In my research, I have effectively utilized my expertise in Non-Small Cell Lung Cancer (NSCLC) data mining to generate valuable insights across multiple projects. I have developed the Lung Cancer Explorer database, a comprehensive resource that has enabled me to conduct systematic analyses investigating the relationship between tumor and normal gene expression differences and their associations with prognosis. A notable outcome of this work was the identification of KYNU as a functionally significant prognostic factor in KEAP1/STK11 co-mutated lung adenocarcinoma, discovered through a meta-analysis of bimodally-distributed prognostic genes. Furthermore, my expertise has been instrumental in supporting numerous lung cancer research collaborators in their respective projects, demonstrating the broad applicability and impact of my work.
Through a long-term collaboration with Dr. Ralph DeBerardinis, an expert in cancer metabolism research, I have developed expertise in processing and integrative analysis of data from metabolic profiling (such as metabolomics and metabolic tracing experiments). I have applied these skills to characterize the molecular mechanism of metabolic reprogramming in lung cancer. My colleagues and I investigate the association between metabolic phenotypes and orthogonal datasets that include mutations, gene expression, protein expression, therapeutic sensitivity, and imaging data. Many critical findings have been experimentally validated and mechanistically studied.
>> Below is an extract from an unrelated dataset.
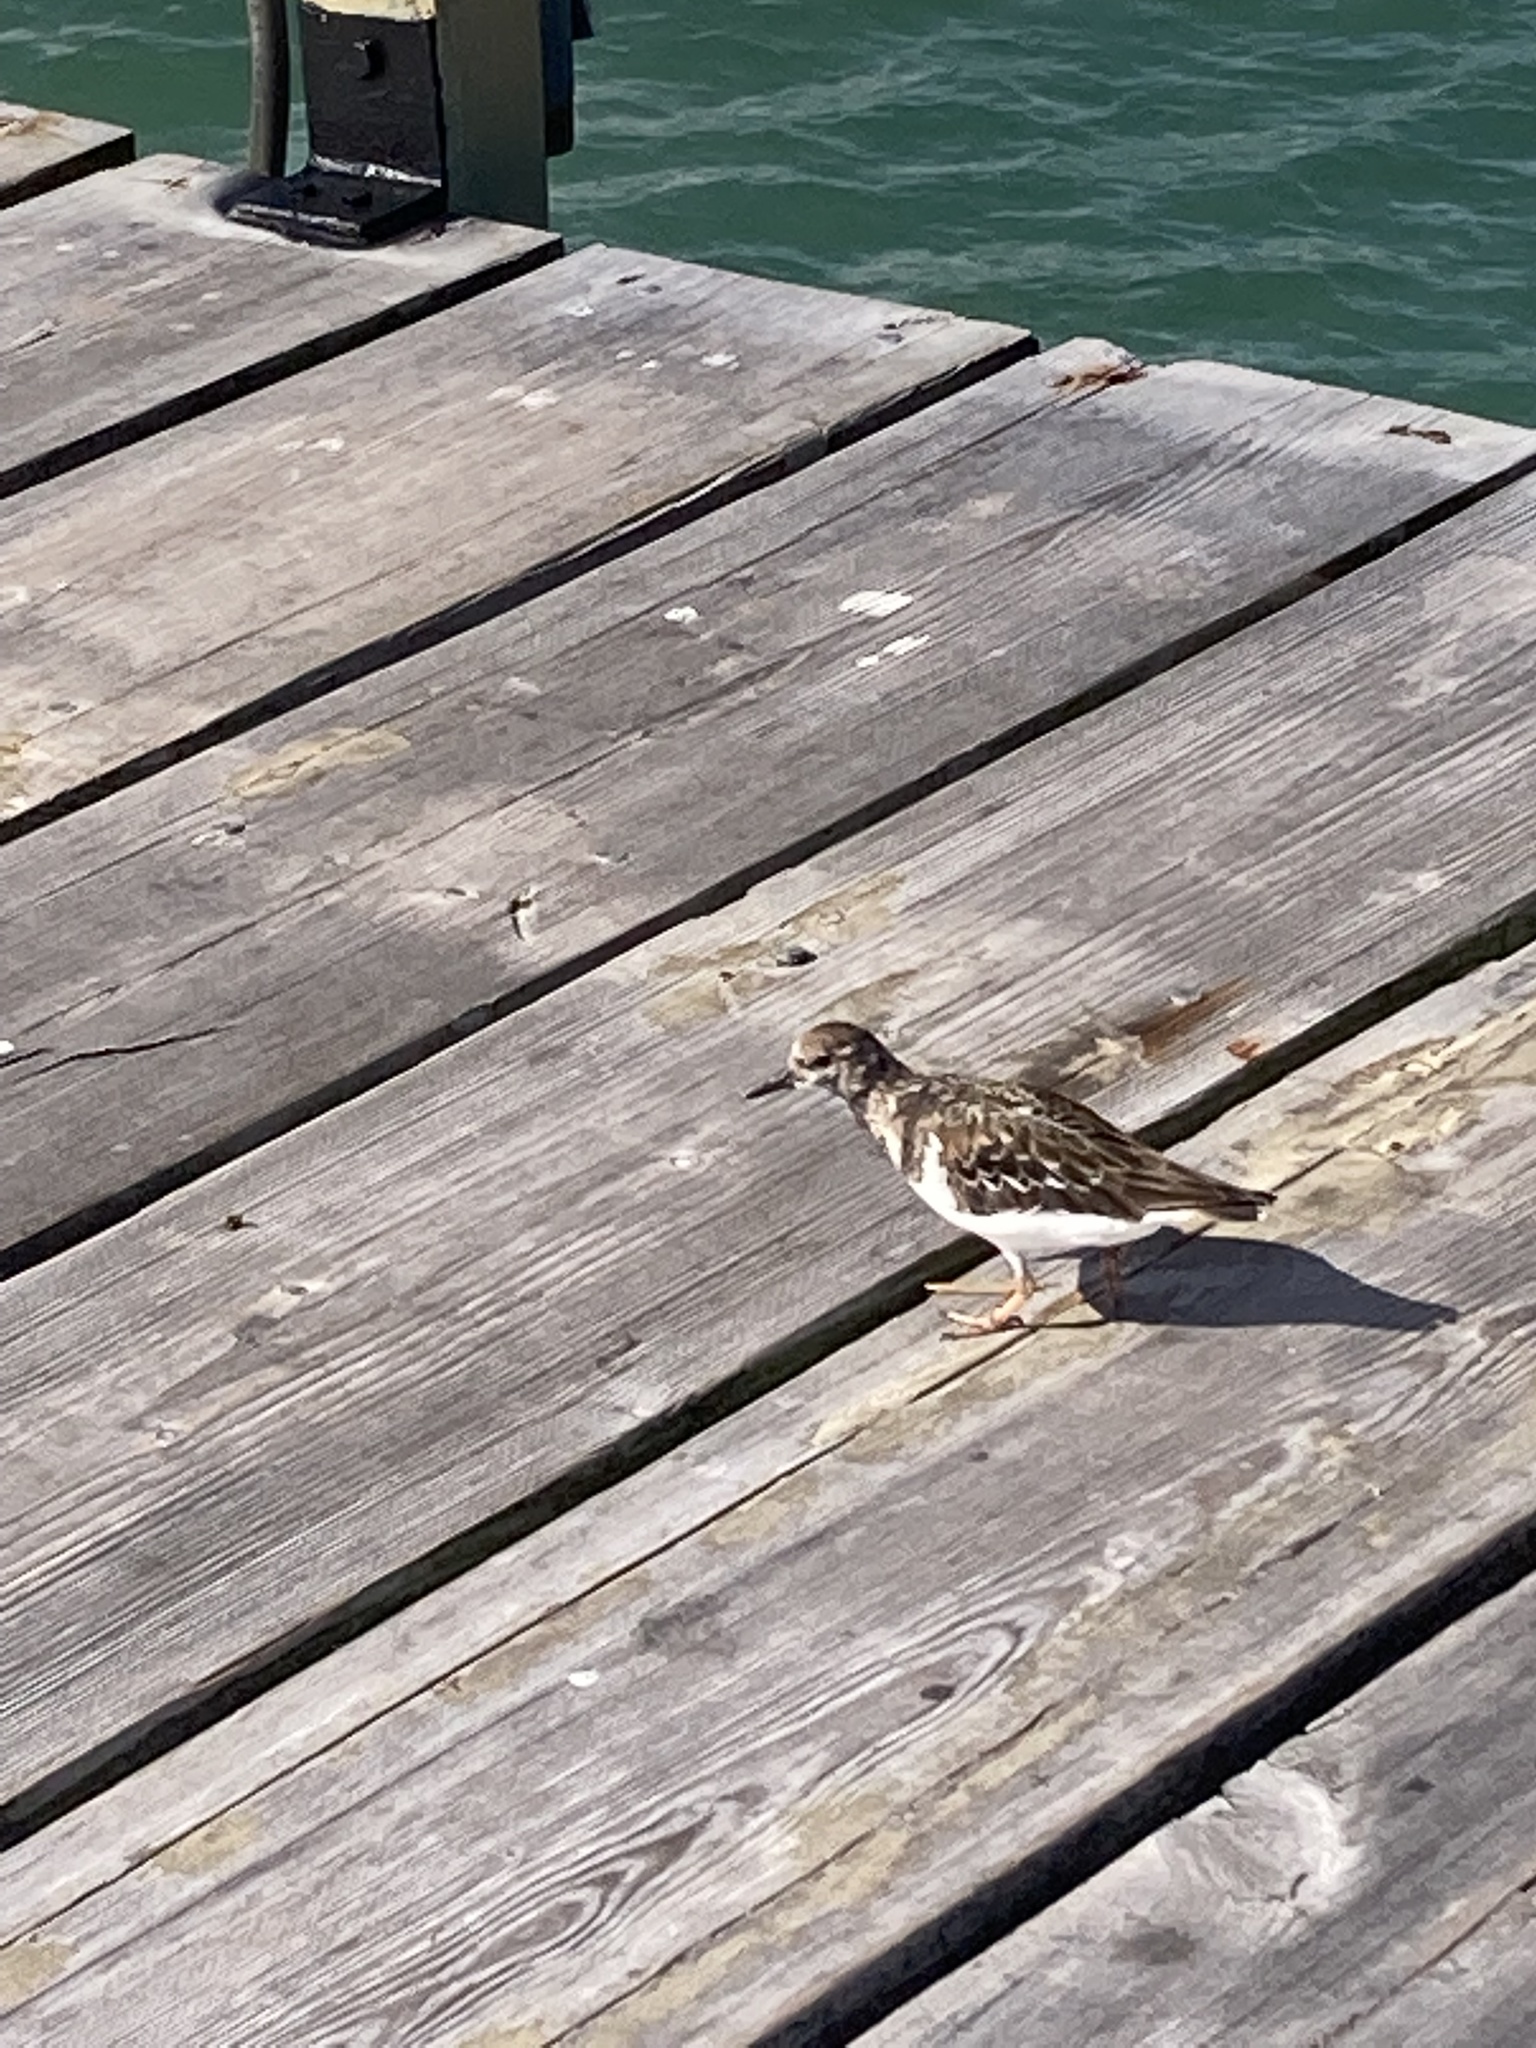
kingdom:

Silencing of GRHL2 induces epithelial‑to‑mesenchymal transition in lung cancer cell lines with different effects on proliferation and clonogenic growth
Dr. Ling Cai is an Assistant Professor in the Peter O’Donnell School of Public Health, the Children’s Research Institute, and a member of the Quantitative Biomedical Research Center (QBRC) and the Harold C. Simmons Cancer Center at UT Southwestern Medical Center (UTSW).
During her Ph.D. training in the Mechanism of Disease Track of the Integrative Biology Graduate Program at UTSW, she received comprehensive training in basic science, with a particular focus on cellular metabolism and disease mechanisms. This foundation has been instrumental in her research on understanding the intricate molecular mechanisms and metabolic pathways implicated in cancer development and progression. Her postdoctoral work focused on the integrated analysis of high-dimensional datasets from cancer metabolism research and developed various bioinformatics tools and databases for lung cancer research.
In her role as an Assistant Professor, Dr. Cai continues to delve into cancer metabolism and inborn errors of metabolism. Her research endeavors are centered around understanding the complex nature of tumors and the role of metabolic pathways in cancer and metabolic diseases. She is also actively involved in the creation and upkeep of data management and analysis systems specifically designed for lung cancer research.